PROVIDED PASSAGE |
-- Opening Marker --
The wealthy buyers of the Volt each get a $7,500 tax credit for buying the car. The number of people who get the subsidy is unknown, because the company does not say how many of its buyers are individuals who pay taxes, as opposed to companies or government agencies.

All of the buyers, however, do enjoy a share of the roughly $1.5 billion in federal and state subsidies given to Chevrolet and its parts suppliers, according to a new analysis by James Hohman, assistant director of fiscal policy at the Mackinac Center for Public Policy.

The government subsidies add up to a potential maximum of $250,000 for each of the 6,000 Volts that was sold by the end of November, 2011.

If the subsidies are discounted to include portions of the various subsidies not actually snagged by the companies, or also applied to other projects, the value per Volt of the already-used subsidies is somewhere between $30,000 and $88,000 per auto, he said

Those government paybacks may be ever higher than Hohman estimated, because his calculations do not include technology research subsidies awarded before September 2008, nor do they include green technology grants distributed by the Department of Energy, he said.
-- Closing Marker --
DIRECTIONS |
Answer these questions using the text on Volt subsidies:
1. How large is the tax credit each Volt buyer gets for buying the car?
2. How many Volts had been sold by the end of November, 2011?
3. Between what two amounts per auto does the discounted value of the already-used subsidies fall?

RECORDS SUPPLIED |
-- Opening Marker --
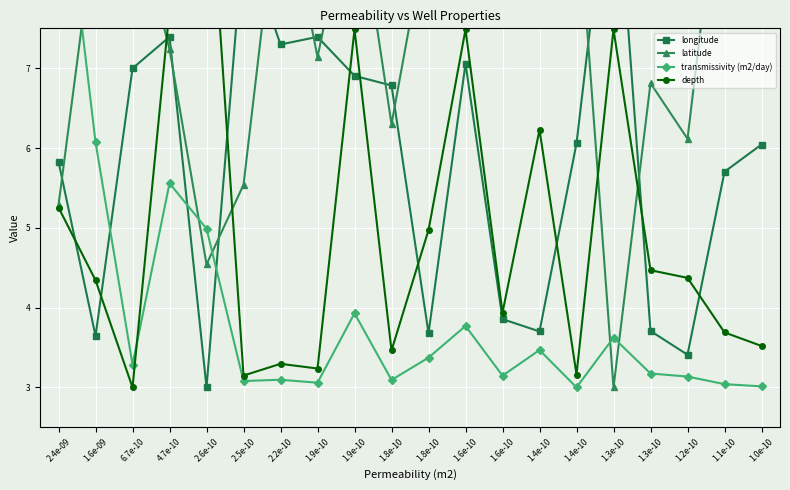

True or false: depth has a value of 13.3 at 4.7e-10.

False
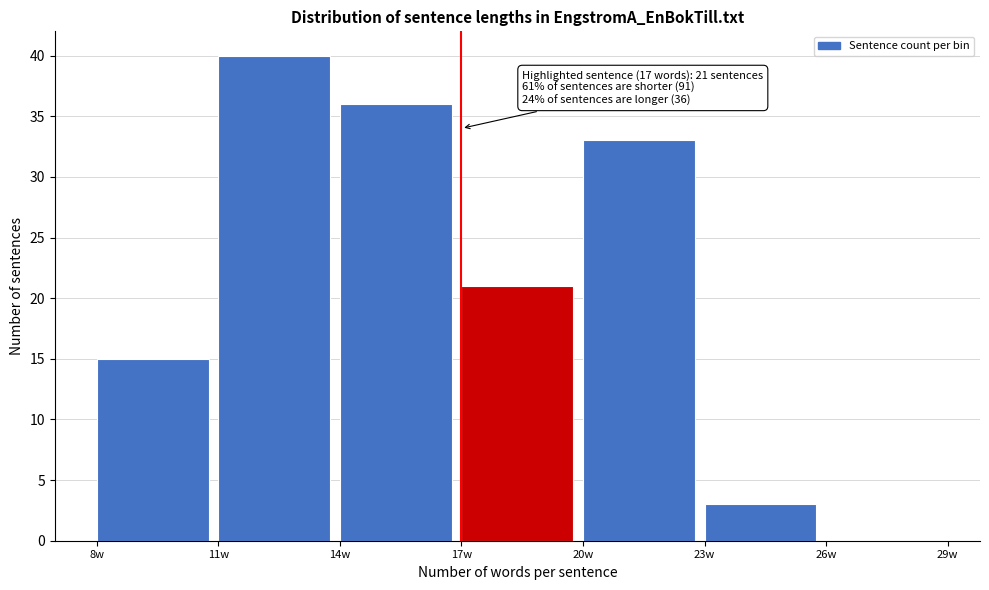

Which range on the x-axis has the tallest bar?

11 to 14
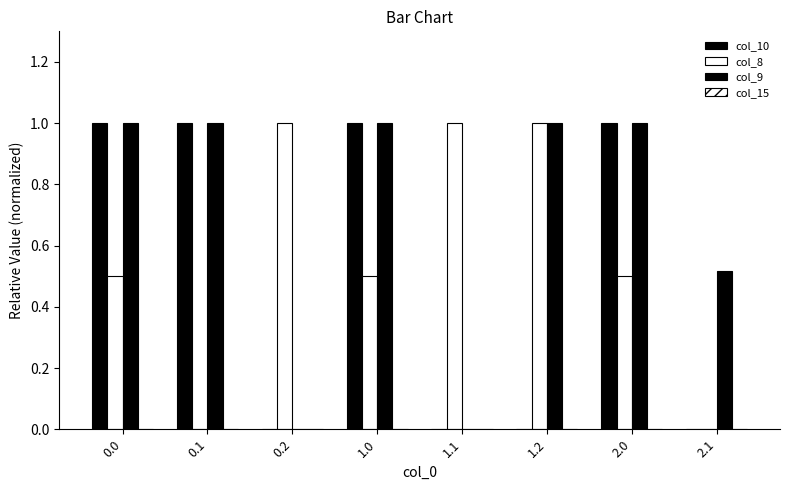

How many groups of bars are there?

8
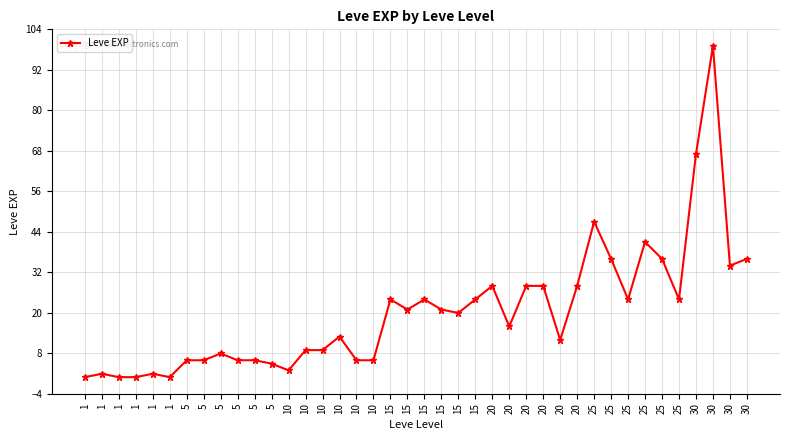

How many series are shown in this chart?

1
-- Closing Marker --
TASK RESPONSE |
1. $7,500
2. 6,000
3. Between $30,000 and $88,000